### Apply what you read
• A. Copy the rows verbatim, from the start of the rows through the line with "Reading right to". Omit the pictures.
• B. Continue the PiFlow project page from its last line.

Excerpted passage below:

# PiFlow

**Repository Path**: sunhacker/piflow

## Basic Information

- **Project Name**: PiFlow
- **Description**: 混合型科学大数据流水线系统，包含丰富的处理器组件，提供Shell、DSL、Web配置界面、任务调度、任务监控等功能
- **Primary Language**: Scala
- **License**: Apache-2.0
- **Default Branch**: master
- **Homepage**: None
- **GVP Project**: No

## Statistics

- **Stars**: 0
- **Forks**: 370
- **Created**: 2022-07-27
- **Last Updated**: 2022-07-27

## Categories & Tags

**Categories**: Uncategorized

**Tags**: None

## README

![](https://github.com/cas-bigdatalab/piflow/blob/master/doc/piflow-logo2.png)  
[![GitHub releases](https://img.shields.io/github/release/cas-bigdatalab/piflow.svg)](https://github.com/cas-bigdatalab/piflow/releases)
[![GitHub stars](https://img.shields.io/github/stars/cas-bigdatalab/piflow.svg)](https://github.com/cas-bigdatalab/piflow/stargazers)
[![GitHub forks](https://img.shields.io/github/forks/cas-bigdatalab/piflow.svg)](https://github.com/cas-bigdatalab/piflow/network)
[![GitHub downloads](https://img.shields.io/github/downloads/cas-bigdatalab/piflow/total.svg)](https://github.com/cas-bigdatalab/piflow/releases)
[![GitHub issues](https://img.shields.io/github/issues/cas-bigdatalab/piflow.svg)](https://github.com/cas-bigdatalab/piflow/issues)  
 

πFlow is an easy to use, powerful big data pipeline system.

## Table of Contents

- [Features](#features)
- [Architecture](#architecture)
- [Requirements](#requirements)
- [Getting Started](#getting-started)
- [PiFlow Docker](#docker-started)
- [Use Interface](#use-interface)
- [Principled Stand](https://github.com/cas-bigdatalab/piflow/blob/master/Governance/%E5%8E%9F%E5%88%99.md)
- [Contact Us](#contact-us)

## Features

- Easy to use
  - provide a WYSIWYG web interface to configure data flow
  - monitor data flow status
  - check the logs of data flow
  - provide checkpoints
- Strong scalability:
  - Support customized development of data processing components
- Superior performance
  - based on distributed computing engine Spark 
- Powerful
  - 100+ data processing components available
  - include spark、mllib、hadoop、hive、hbase、solr、redis、memcache、elasticSearch、jdbc、mongodb、http、ftp、xml、csv、json，etc.

End of Excerpted passage.
The data below:

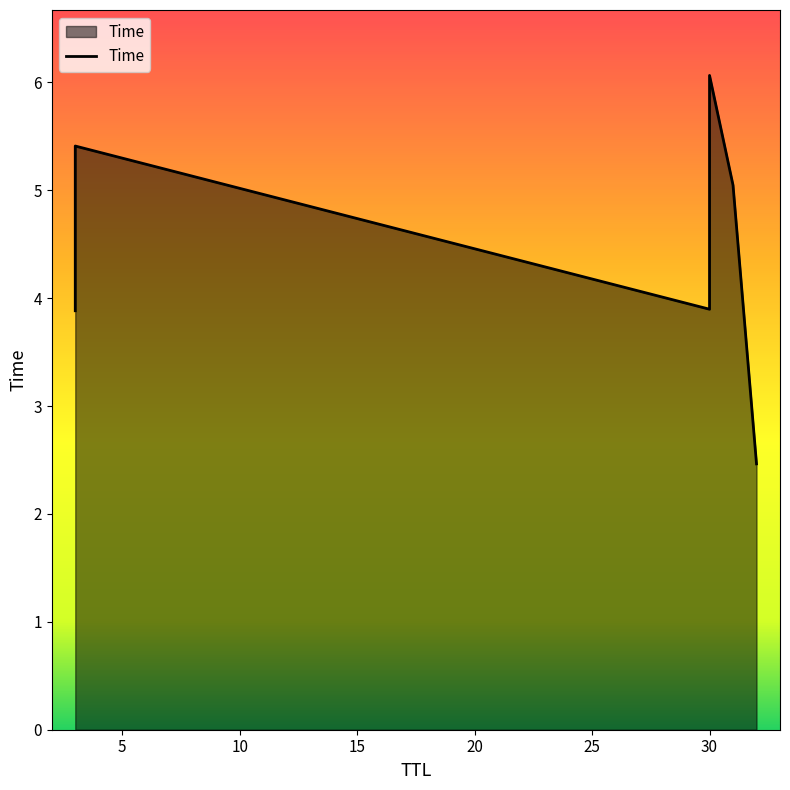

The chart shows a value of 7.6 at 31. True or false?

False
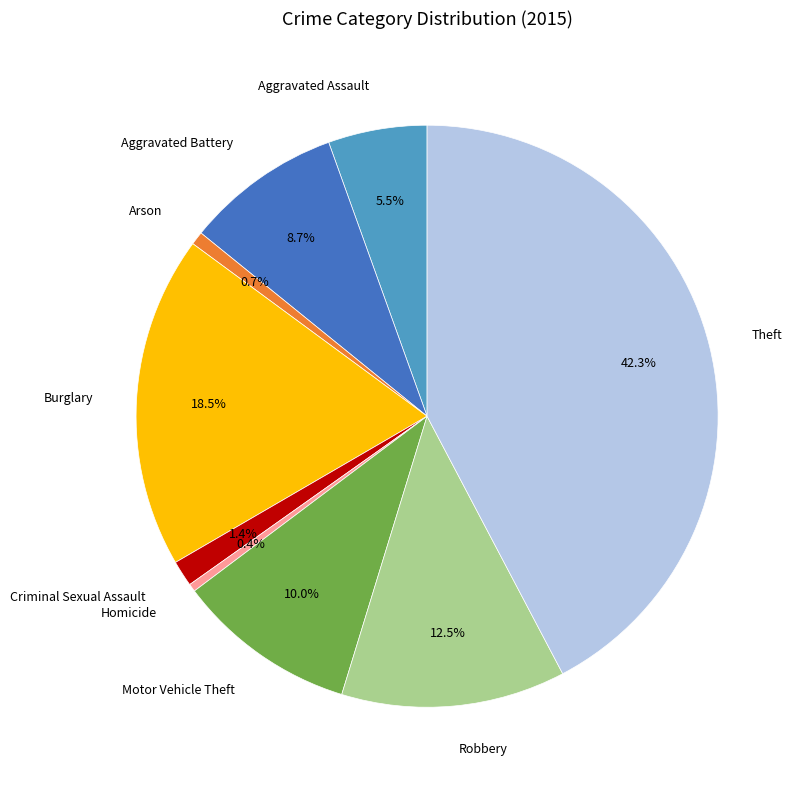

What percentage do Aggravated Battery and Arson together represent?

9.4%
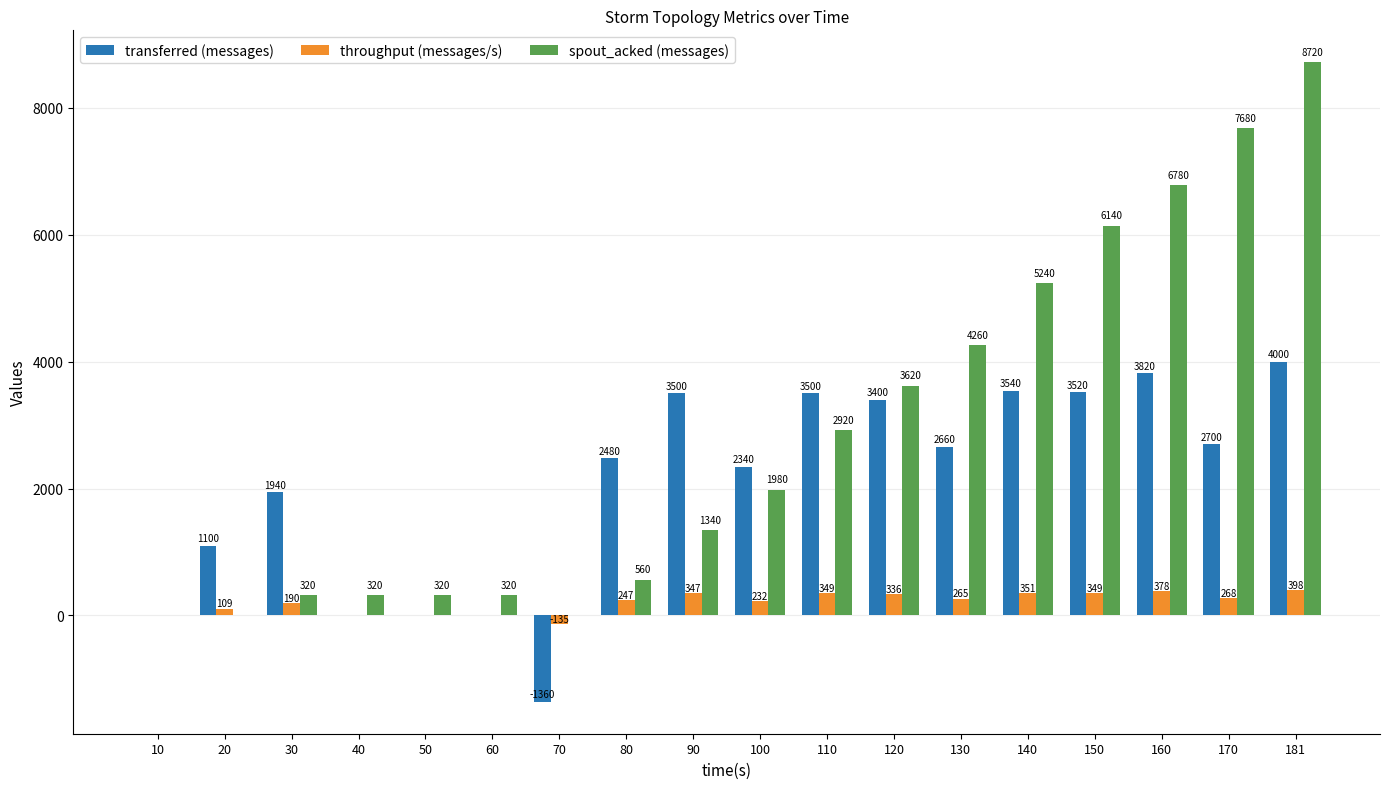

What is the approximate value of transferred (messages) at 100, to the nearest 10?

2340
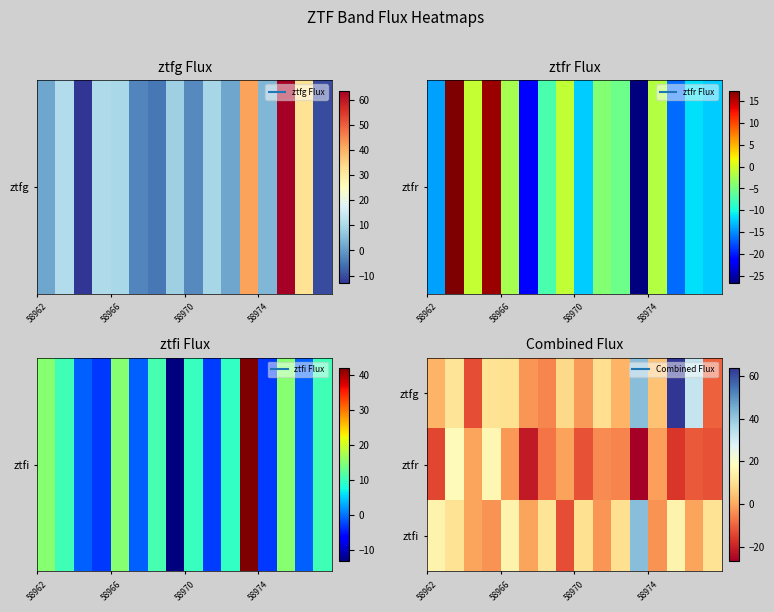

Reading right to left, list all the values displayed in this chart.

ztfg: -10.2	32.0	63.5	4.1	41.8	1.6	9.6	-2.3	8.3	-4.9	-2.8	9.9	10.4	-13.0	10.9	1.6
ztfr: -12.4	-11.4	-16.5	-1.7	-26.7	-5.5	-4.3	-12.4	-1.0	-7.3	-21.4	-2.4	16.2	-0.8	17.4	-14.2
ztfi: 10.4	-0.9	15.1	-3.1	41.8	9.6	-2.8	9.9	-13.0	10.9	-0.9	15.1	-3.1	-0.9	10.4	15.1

End of The data.

### Solved tasks
• A.
The chart shows a value of 7.6 at 31. True or false?

False

What percentage do Aggravated Battery and Arson together represent?

9.4%

What is the approximate value of transferred (messages) at 100, to the nearest 10?

2340

Reading right to left, list all the values displayed in this chart.

• B.
## Architecture
![](https://github.com/cas-bigdatalab/piflow/blob/master/doc/architecture.png) 
## Requirements
* JDK 1.8 
* Scala-2.11.8
* Apache Maven 3.1.0 or newer  
* Spark-2.1.0、 Spark-2.2.0、 Spark-2.3.0
* Hadoop-2.6.0
* Apache Livy-0.7.1

## Getting Started

### To Build:  
- `install external package`
          
          mvn install:install-file -Dfile=/../piflow/piflow-bundle/lib/spark-xml_2.11-0.4.2.jar -DgroupId=com.databricks -DartifactId=spark-xml_2.11 -Dversion=0.4.2 -Dpackaging=jar
          mvn install:install-file -Dfile=/../piflow/piflow-bundle/lib/java_memcached-release_2.6.6.jar -DgroupId=com.memcached -DartifactId=java_memcached-release -Dversion=2.6.6 -Dpackaging=jar
          mvn install:install-file -Dfile=/../piflow/piflow-bundle/lib/ojdbc6-11.2.0.3.jar -DgroupId=oracle -DartifactId=ojdbc6 -Dversion=11.2.0.3 -Dpackaging=jar
          mvn install:install-file -Dfile=/../piflow/piflow-bundle/lib/edtftpj.jar -DgroupId=ftpClient -DartifactId=edtftp -Dversion=1.0.0 -Dpackaging=jar
          

- `mvn clean package -Dmaven.test.skip=true`

          [INFO] Replacing original artifact with shaded artifact.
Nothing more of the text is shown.